Ingredients
Method
Prepare the Eggplant:
- Preheat oven to 375°F (190°C) and line a baking sheet with parchment paper.
- Lay out eggplant slices in a single layer.
- Mix olive oil, smashed garlic, and oregano in a small bowl. Brush the mixture onto both sides of the eggplant slices.
- Roast for 20-25 minutes, flipping halfway through, until golden and tender.
2. Sauté the Vegetables:
- Heat olive oil in a skillet over medium heat.
- Add the reserved garlic and cook for 1 minute until fragrant.
- Toss in bell peppers, onion, salt, and black pepper. Stir well.
- Sprinkle crushed red pepper and Italian seasoning. Cook for 6-8 minutes until tender and slightly caramelized.
3. Assemble the Eggplant Parmesan:
- Preheat oven to 400°F (200°C).
- Spread 1 cup marinara sauce evenly on the bottom of a 9x13-inch baking dish.
- Layer half the roasted eggplant slices over the sauce.
- Top with half the sautéed veggies, followed by a sprinkle of breadcrumbs and half the mozzarella cheese.

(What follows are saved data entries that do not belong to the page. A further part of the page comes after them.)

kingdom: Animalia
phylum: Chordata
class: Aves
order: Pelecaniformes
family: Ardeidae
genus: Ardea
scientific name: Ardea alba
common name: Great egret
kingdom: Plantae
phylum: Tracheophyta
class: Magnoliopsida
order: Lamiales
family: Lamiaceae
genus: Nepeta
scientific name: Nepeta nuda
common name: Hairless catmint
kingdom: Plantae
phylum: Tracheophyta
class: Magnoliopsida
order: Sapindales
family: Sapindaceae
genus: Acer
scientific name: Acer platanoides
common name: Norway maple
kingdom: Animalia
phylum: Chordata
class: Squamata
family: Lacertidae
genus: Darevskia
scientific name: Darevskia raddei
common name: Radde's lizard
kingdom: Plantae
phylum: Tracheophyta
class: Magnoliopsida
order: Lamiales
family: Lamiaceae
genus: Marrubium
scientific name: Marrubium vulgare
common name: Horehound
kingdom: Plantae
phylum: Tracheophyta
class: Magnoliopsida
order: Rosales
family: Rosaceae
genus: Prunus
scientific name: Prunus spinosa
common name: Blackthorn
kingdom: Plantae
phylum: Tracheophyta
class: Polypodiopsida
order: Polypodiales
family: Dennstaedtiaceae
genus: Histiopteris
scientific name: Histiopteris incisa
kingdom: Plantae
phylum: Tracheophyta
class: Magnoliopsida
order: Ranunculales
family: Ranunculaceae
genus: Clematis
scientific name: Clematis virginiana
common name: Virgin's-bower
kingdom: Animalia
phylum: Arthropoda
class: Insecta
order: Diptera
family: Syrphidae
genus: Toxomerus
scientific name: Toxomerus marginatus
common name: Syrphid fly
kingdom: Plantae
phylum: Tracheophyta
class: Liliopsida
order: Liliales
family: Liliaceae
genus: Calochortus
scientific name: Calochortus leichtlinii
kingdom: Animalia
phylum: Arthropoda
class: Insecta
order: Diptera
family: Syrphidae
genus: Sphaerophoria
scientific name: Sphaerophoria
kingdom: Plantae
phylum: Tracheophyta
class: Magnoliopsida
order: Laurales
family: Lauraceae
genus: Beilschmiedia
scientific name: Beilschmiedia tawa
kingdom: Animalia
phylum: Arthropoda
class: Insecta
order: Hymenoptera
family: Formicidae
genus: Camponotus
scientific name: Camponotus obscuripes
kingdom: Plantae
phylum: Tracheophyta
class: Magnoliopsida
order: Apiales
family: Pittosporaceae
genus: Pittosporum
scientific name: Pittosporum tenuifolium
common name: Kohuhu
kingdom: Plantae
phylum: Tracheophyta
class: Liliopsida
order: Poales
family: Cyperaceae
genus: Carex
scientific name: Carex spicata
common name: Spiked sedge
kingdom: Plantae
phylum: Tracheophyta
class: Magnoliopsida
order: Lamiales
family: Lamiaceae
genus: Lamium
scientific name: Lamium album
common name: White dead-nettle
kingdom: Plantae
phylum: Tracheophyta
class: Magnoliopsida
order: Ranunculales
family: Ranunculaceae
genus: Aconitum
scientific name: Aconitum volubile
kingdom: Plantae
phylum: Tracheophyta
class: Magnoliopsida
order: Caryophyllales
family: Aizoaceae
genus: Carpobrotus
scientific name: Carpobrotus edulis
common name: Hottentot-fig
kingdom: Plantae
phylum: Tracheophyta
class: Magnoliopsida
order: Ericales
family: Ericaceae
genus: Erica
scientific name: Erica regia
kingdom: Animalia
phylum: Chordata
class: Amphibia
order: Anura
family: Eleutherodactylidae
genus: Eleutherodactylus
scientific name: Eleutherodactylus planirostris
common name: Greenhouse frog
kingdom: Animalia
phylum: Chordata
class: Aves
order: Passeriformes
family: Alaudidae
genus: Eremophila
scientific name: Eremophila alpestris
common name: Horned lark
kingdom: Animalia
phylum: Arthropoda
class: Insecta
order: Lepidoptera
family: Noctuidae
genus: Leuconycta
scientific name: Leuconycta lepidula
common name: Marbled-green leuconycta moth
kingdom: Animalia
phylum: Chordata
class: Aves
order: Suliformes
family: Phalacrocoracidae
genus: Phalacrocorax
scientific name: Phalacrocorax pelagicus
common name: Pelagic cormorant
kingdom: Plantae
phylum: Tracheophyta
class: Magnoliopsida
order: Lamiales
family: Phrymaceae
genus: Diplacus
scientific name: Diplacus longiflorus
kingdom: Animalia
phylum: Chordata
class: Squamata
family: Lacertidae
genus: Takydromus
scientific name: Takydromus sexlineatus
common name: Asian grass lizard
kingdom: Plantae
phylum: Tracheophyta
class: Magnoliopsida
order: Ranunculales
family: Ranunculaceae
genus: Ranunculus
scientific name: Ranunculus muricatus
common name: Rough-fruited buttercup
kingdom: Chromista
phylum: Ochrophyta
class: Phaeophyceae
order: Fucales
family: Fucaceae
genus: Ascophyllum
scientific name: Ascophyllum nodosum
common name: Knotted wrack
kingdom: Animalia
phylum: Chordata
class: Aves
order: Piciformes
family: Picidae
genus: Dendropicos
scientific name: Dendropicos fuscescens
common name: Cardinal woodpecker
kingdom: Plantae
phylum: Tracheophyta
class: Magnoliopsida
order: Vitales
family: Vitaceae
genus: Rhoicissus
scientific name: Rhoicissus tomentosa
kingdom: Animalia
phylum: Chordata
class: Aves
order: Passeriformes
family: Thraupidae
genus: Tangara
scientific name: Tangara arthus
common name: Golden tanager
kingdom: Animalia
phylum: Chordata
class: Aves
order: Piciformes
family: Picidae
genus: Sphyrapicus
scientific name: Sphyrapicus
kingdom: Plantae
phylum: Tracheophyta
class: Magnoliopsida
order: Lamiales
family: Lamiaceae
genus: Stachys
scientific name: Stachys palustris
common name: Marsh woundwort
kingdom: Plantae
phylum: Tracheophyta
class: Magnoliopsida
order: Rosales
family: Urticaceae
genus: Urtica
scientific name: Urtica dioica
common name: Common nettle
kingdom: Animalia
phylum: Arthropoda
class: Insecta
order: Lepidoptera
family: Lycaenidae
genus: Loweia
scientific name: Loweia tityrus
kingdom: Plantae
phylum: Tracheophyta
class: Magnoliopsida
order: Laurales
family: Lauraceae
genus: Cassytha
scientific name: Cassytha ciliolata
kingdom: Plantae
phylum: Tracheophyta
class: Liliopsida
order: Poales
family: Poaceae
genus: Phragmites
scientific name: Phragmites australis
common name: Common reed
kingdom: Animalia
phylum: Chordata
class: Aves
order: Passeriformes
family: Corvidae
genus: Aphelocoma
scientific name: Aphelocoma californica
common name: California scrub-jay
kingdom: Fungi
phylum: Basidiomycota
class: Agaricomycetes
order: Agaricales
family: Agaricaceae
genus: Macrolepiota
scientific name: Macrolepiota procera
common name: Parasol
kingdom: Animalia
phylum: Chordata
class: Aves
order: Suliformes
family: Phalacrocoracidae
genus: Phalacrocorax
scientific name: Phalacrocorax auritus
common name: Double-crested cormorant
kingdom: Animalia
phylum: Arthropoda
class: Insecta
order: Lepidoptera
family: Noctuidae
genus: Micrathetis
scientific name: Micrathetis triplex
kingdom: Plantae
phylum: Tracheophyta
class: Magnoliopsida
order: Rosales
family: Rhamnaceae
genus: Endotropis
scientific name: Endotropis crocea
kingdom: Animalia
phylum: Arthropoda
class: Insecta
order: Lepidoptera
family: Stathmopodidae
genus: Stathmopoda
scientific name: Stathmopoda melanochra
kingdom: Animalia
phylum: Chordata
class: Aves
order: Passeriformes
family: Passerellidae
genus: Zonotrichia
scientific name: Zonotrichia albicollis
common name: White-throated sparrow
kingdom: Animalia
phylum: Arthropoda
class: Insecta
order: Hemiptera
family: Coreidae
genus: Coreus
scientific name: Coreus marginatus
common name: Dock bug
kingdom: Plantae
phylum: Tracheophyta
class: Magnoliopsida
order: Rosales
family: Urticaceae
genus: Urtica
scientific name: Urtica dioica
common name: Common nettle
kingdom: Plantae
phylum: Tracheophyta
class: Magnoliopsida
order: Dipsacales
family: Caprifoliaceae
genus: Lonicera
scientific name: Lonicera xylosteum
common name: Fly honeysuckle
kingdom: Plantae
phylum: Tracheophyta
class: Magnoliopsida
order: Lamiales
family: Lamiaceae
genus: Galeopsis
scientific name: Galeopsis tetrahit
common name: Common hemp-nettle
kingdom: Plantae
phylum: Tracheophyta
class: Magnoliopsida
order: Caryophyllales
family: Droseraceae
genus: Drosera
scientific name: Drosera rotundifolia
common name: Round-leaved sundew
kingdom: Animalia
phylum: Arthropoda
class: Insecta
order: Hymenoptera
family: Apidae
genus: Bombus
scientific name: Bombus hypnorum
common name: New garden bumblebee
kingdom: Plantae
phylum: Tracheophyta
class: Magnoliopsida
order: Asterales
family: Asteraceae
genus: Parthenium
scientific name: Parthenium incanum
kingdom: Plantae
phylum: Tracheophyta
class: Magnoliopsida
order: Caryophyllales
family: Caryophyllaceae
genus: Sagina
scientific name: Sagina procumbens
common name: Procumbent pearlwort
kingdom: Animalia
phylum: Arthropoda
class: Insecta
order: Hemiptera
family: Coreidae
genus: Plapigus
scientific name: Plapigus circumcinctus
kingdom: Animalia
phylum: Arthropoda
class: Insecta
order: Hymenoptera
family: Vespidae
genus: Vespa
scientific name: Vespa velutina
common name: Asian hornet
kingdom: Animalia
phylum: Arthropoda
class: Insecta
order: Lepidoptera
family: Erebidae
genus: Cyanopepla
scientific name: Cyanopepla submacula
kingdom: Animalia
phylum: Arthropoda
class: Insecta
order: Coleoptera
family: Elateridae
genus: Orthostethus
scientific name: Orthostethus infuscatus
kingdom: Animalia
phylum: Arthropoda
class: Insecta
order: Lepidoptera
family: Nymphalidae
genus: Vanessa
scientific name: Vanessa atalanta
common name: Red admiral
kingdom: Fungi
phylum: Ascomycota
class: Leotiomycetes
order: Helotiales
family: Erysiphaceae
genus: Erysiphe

- Repeat layers: marinara, eggplant, veggies, breadcrumbs, and mozzarella.
- Finish with remaining breadcrumbs and Parmesan cheese.
4. Bake the Dish:
- Cover the dish with aluminum foil and bake for 20 minutes.
- Remove foil and bake for an additional 10-15 minutes until cheese is bubbly and golden.
5. Garnish and Serve:
- Let the dish rest for 5 minutes before serving.
- Sprinkle with fresh basil or parsley and serve warm with a salad or crusty bread.